The building has 2,000 square feet of exhibition space, a 200-seat event space and an 11,000 square-foot robotics and prototyping facility. In all, it spans 270,000 square feet.
“It’s at its highest and best use as this sort of engine of innovation,” Sirefman said. “The beauty of that is also it’s not just the work happening here, but it’s the opportunity that creates for skills teaching. This is the future that is happening here. And the opportunities that it creates I think are so powerful. … I can’t imagine what else would have given it its better next life.”
The facility serves as the Detroit headquarters for Newlab, the organization’s first location outside of New York City. Here, Newlab will be tasked with establishing a high-tech startup ecosystem at Michigan Central.
Already, Newlab Detroit counts more than 150 members from more than 25 companies. About half of the companies are from the Detroit area, with the rest hailing from other parts of the country and world. The companies already located there have raised more than $500 million in venture capital funding
The expectation is that some of the startups working out of the Book Depository will eventually plant permanent roots and expand in the Detroit area. Some have already moved their operations here.
“Getting Newlab was hugely important,” Bill Ford said. “They are an incredibly successful makerspace provider that has a lot of the machinery and infrastructure so that companies can actually prototype and, importantly, work together on projects. And they’re highly sought-after by many, many other cities who would like them to set up shop there.”
The transformation of Michigan Central is, in some ways, reflective of a broader transformation that’s sweeping the automotive industry and Ford itself. Top Blue Oval leaders have said the changes are akin to “refounding” the nearly 120-year-old company.
Next week, Ford, for the first time, will report its financial results to reflect the division of the company into three separate business units centered, respectively, on EVs and software; internal combustion engine and hybrid vehicles; and commercial vehicles, a restructuring aimed at supporting its $50 billion electrification plan.
Bill Ford sees Michigan Central playing an important role in that transition: helping the automaker — and the state as a whole — attract new talent.
“It’s certainly occurred to me that if we’re in a war for talent, particularly with a lot of the tech companies, some of them have wonderful campuses where it’s sunny and warm. Well, we can’t replicate that. But what we can do is provide a workplace environment, like Corktown, which they can’t replicate,” he said. “It’ll be beautiful. It’ll be collaborative. And it’ll be part of a thriving downtown area.”
The coronavirus pandemic and subsequent changes in the way we work makes such efforts all the more relevant, he argued: “I think what people don’t want to do is go to work in nondescript, unexciting buildings. So whether it’s our campus transformation in Dearborn, or our Corktown endeavor, I think it’s actually in some ways even more important now that we provide those really beautiful, exciting and collaborative workspaces, post-COVID.”

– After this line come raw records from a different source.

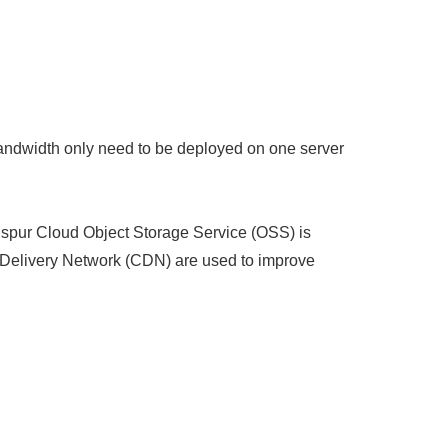
bandwidth only need to be deployed on one server
nspur Cloud Object Storage Service (OSS) is
t Delivery Network (CDN) are used to improve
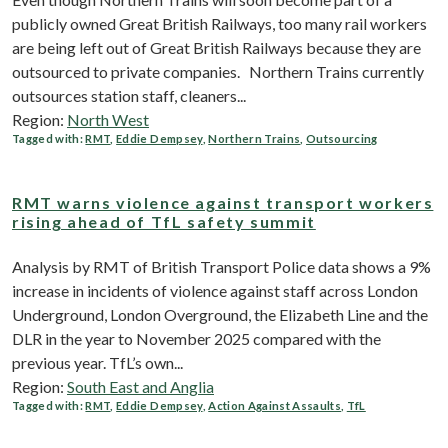
publicly owned Great British Railways, too many rail workers
are being left out of Great British Railways because they are
outsourced to private companies. Northern Trains currently
outsources station staff, cleaners...
Region:
North West
Tagged with:
RMT
,
Eddie Dempsey
,
Northern Trains
,
Outsourcing
RMT warns violence against transport workers
rising ahead of TfL safety summit
Analysis by RMT of British Transport Police data shows a 9%
increase in incidents of violence against staff across London
Underground, London Overground, the Elizabeth Line and the
DLR in the year to November 2025 compared with the
previous year. TfL’s own...
Region:
South East and Anglia
Tagged with:
RMT
,
Eddie Dempsey
,
Action Against Assaults
,
TfL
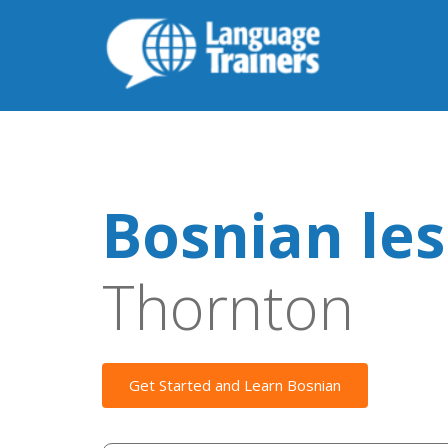
Bosnian le
Thornton
Get Started and Learn Bosnian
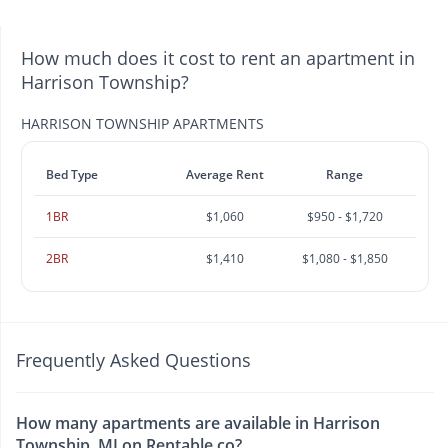
How much does it cost to rent an apartment in
Harrison Township?
HARRISON TOWNSHIP APARTMENTS
Bed Type
Average Rent
Range
1BR
$1,060
$950 - $1,720
2BR
$1,410
$1,080 - $1,850
Frequently Asked Questions
How many apartments are available in Harrison
Township, MI on Rentable.co?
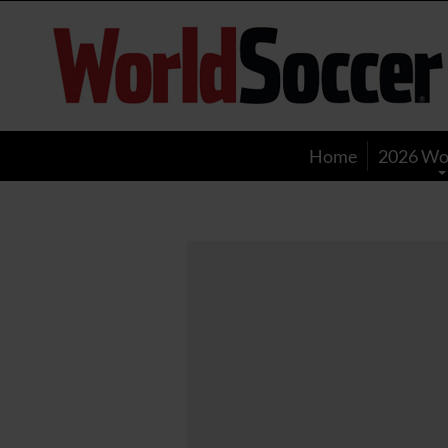
World
Soccer
Home
2026 Wo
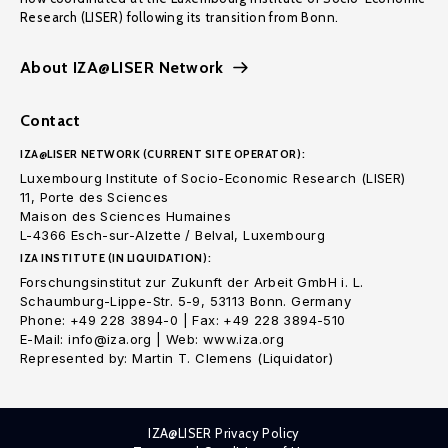
Research (LISER) following its transition from Bonn.
About IZA@LISER Network
Contact
IZA@LISER NETWORK (CURRENT SITE OPERATOR):
Luxembourg Institute of Socio-Economic Research (LISER)
11, Porte des Sciences
Maison des Sciences Humaines
L-4366 Esch-sur-Alzette / Belval, Luxembourg
IZA INSTITUTE (IN LIQUIDATION):
Forschungsinstitut zur Zukunft der Arbeit GmbH i. L.
Schaumburg-Lippe-Str. 5-9, 53113 Bonn. Germany
Phone: +49 228 3894-0 | Fax: +49 228 3894-510
E-Mail: info@iza.org | Web: www.iza.org
Represented by: Martin T. Clemens (Liquidator)
IZA@LISER Privacy Policy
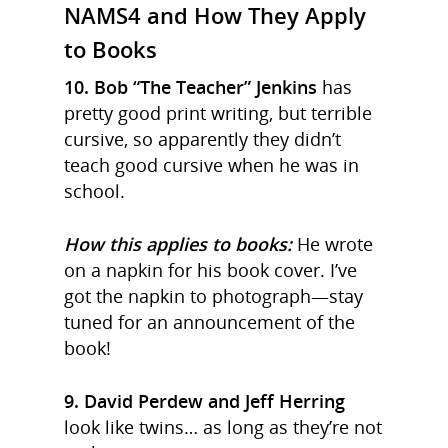
NAMS4 and How They Apply
to Books
10. Bob “The Teacher” Jenkins
has
pretty good print writing, but terrible
cursive, so apparently they didn’t
teach good cursive when he was in
school.
How this applies to books:
He wrote
on a napkin for his book cover. I’ve
got the napkin to photograph—stay
tuned for an announcement of the
book!
9. David Perdew and Jeff Herring
look like twins… as long as they’re not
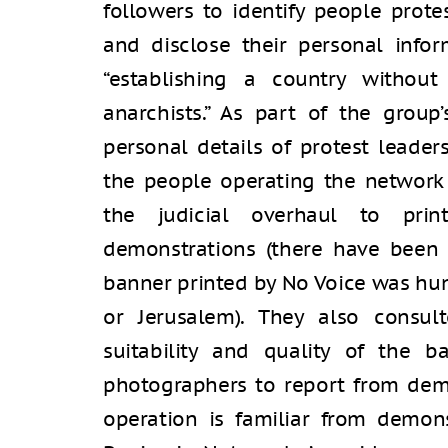
followers to identify people prote
and disclose their personal infor
“establishing a country without 
anarchists.” As part of the group
personal details of protest leader
the people operating the network 
the judicial overhaul to prin
demonstrations (there have been 
banner printed by No Voice was hung
or Jerusalem). They also consul
suitability and quality of the b
photographers to report from demo
operation is familiar from demons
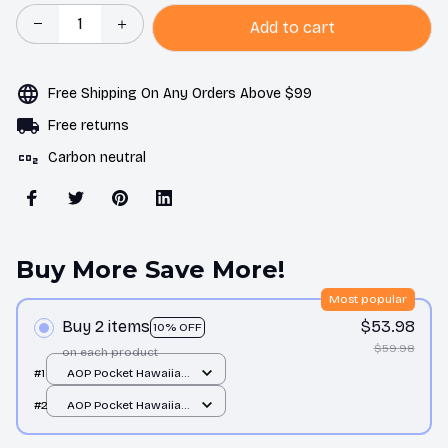
Add to cart
Free Shipping On Any Orders Above $99
Free returns
Carbon neutral
Buy More Save More!
Most popular
Buy 2 items
$53.98
10% OFF
$59.98
on each product
#1
AOP Pocket Hawaiian
Shirt / All over print /
#2
AOP Pocket Hawaiian
S
Shirt / All over print /
S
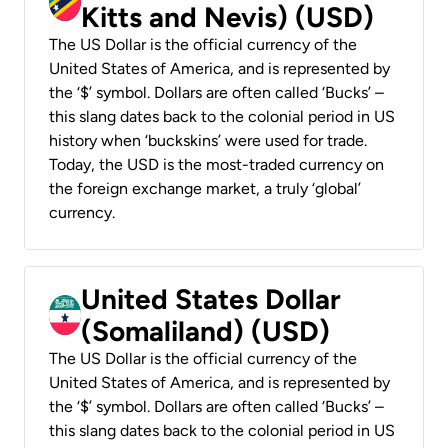
Kitts and Nevis) (USD)
The US Dollar is the official currency of the
United States of America, and is represented by
the ‘$’ symbol. Dollars are often called ‘Bucks’ –
this slang dates back to the colonial period in US
history when ‘buckskins’ were used for trade.
Today, the USD is the most-traded currency on
the foreign exchange market, a truly ‘global’
currency.
United States Dollar
(Somaliland) (USD)
The US Dollar is the official currency of the
United States of America, and is represented by
the ‘$’ symbol. Dollars are often called ‘Bucks’ –
this slang dates back to the colonial period in US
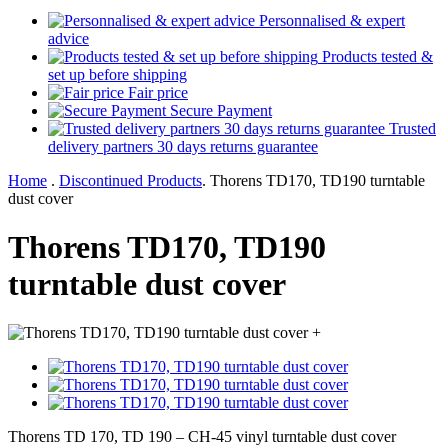
Personnalised & expert
advice
Products tested &
set up before shipping
Fair price
Secure Payment
Trusted
delivery partners 30 days returns guarantee
Home
.
Discontinued Products
.
Thorens TD170, TD190 turntable
dust cover
Thorens TD170, TD190
turntable dust cover
+
Thorens TD 170, TD 190 – CH-45 vinyl turntable dust cover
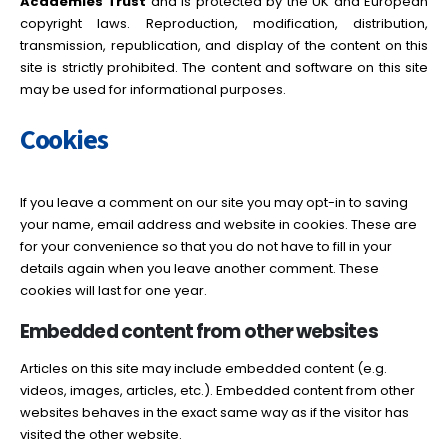
Academies Trust
and is protected by the UK and European
copyright laws. Reproduction, modification, distribution,
transmission, republication, and display of the content on this
site is strictly prohibited. The content and software on this site
may be used for informational purposes.
Cookies
If you leave a comment on our site you may opt-in to saving
your name, email address and website in cookies. These are
for your convenience so that you do not have to fill in your
details again when you leave another comment. These
cookies will last for one year.
Embedded content from other websites
Articles on this site may include embedded content (e.g.
videos, images, articles, etc.). Embedded content from other
websites behaves in the exact same way as if the visitor has
visited the other website.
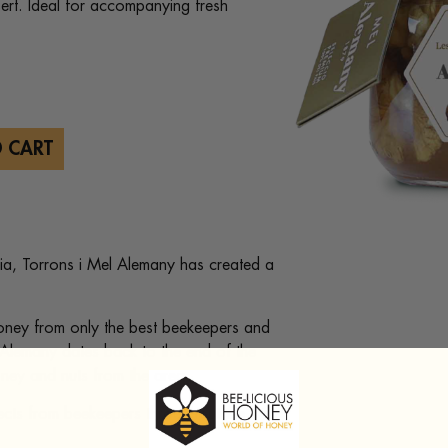
ert. Ideal for accompanying fresh
 CART
onia, Torrons i Mel Alemany has created a
honey from only the best beekeepers and
l Alemany dates back to the end of the
ey and nuts from the area.
ects from beekeepers throughout the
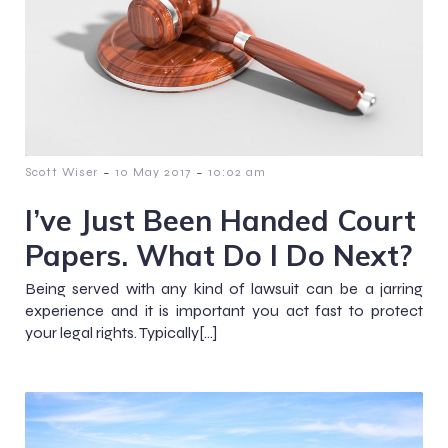
-
-
Scott Wiser
10 May 2017
10:02 am
I’ve Just Been Handed Court
Papers. What Do I Do Next?
Being served with any kind of lawsuit can be a jarring
experience and it is important you act fast to protect
your legal rights. Typically[…]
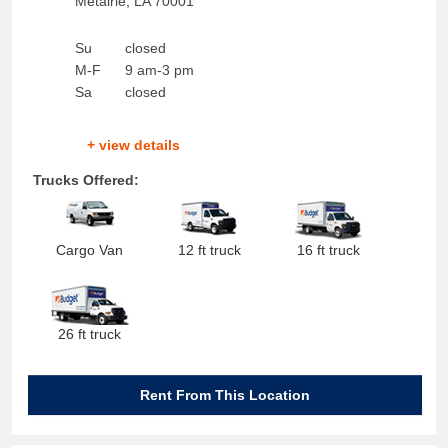
Metairie
,
LA
70001
Su
closed
M-F
9 am-3 pm
Sa
closed
+ view details
Trucks Offered:
Cargo Van
12 ft truck
16 ft truck
26 ft truck
Rent From This Location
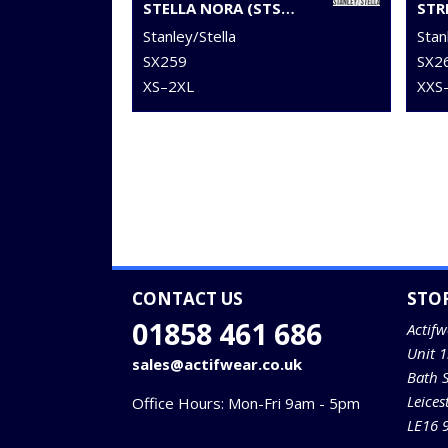
STELLA NORA (STSW213)
STR
Stanley/Stella
Stan
SX259
SX2
XS–2XL
XXS
CONTACT US
STO
01858 461 686
Actifw
Unit 
sales@actifwear.co.uk
Bath 
Leices
Office Hours: Mon-Fri 9am - 5pm
LE16 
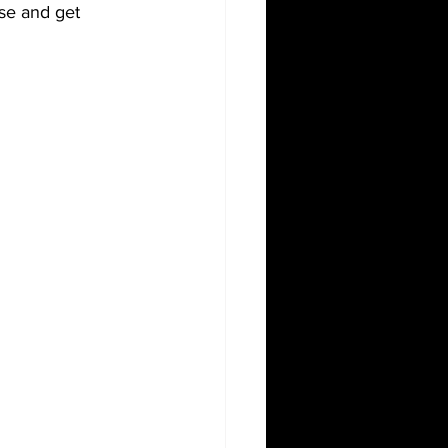
se and get 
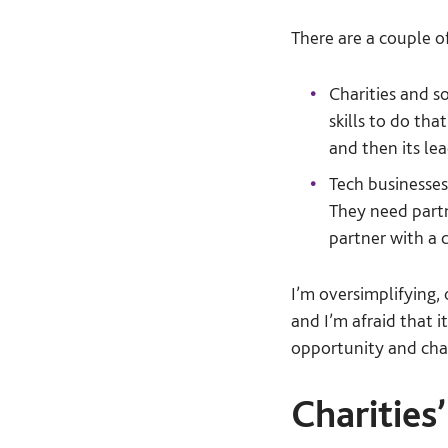
There are a couple o
Charities and s
skills to do th
and then its lea
Tech businesses
They need partn
partner with a c
I’m oversimplifying,
and I’m afraid that 
opportunity and chal
Charities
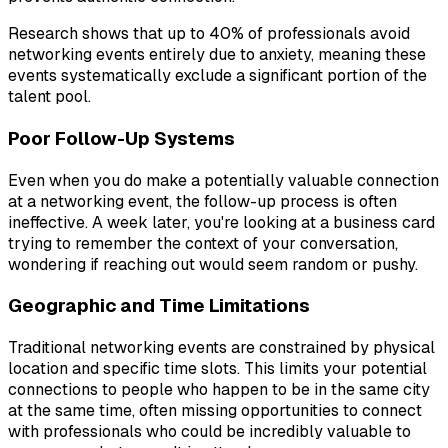
Research shows that up to 40% of professionals avoid
networking events entirely due to anxiety, meaning these
events systematically exclude a significant portion of the
talent pool.
Poor Follow-Up Systems
Even when you do make a potentially valuable connection
at a networking event, the follow-up process is often
ineffective. A week later, you're looking at a business card
trying to remember the context of your conversation,
wondering if reaching out would seem random or pushy.
Geographic and Time Limitations
Traditional networking events are constrained by physical
location and specific time slots. This limits your potential
connections to people who happen to be in the same city
at the same time, often missing opportunities to connect
with professionals who could be incredibly valuable to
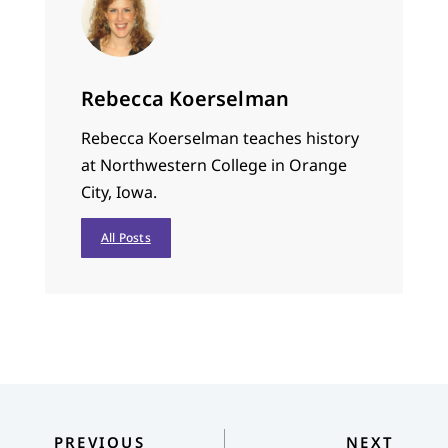
Rebecca Koerselman
Rebecca Koerselman teaches history
at Northwestern College in Orange
City, Iowa.
All Posts
PREVIOUS
NEXT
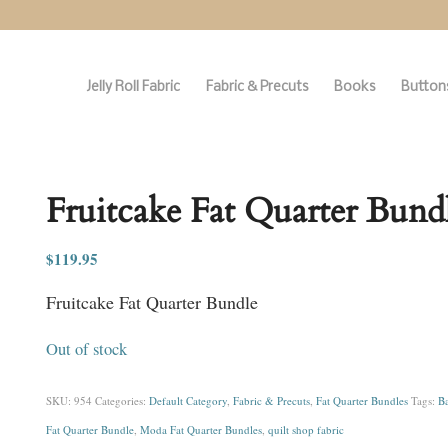
Jelly Roll Fabric
Fabric & Precuts
Books
Buttons
Fruitcake Fat Quarter Bund
$
119.95
Fruitcake Fat Quarter Bundle
Out of stock
SKU:
954
Categories:
Default Category
,
Fabric & Precuts
,
Fat Quarter Bundles
Tags:
Ba
Fat Quarter Bundle
,
Moda Fat Quarter Bundles
,
quilt shop fabric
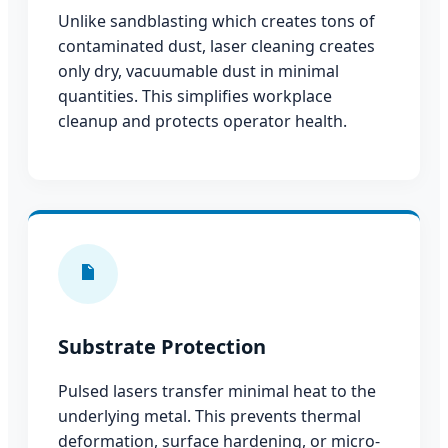
Unlike sandblasting which creates tons of
contaminated dust, laser cleaning creates
only dry, vacuumable dust in minimal
quantities. This simplifies workplace
cleanup and protects operator health.
Substrate Protection
Pulsed lasers transfer minimal heat to the
underlying metal. This prevents thermal
deformation, surface hardening, or micro-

Reflecting back more than a decade ago when he spelled out his vision for the future of mobility, he recalls there being skeptics. Others, he said, questioned whether Ford was moving quickly enough on developments such as self-driving vehicles — technology that has advanced in recent years but which is still a long way from becoming a mainstream feature in passenger vehicles.
“I knew that those timelines that others were laying out were unrealistic,” Bill Ford said. “So here we are today, 2023, and those concepts are being worked on — by us and by others. And slowly but surely, they will come to fruition. And it’s my hope and desire that a lot of that activity takes place in Corktown.”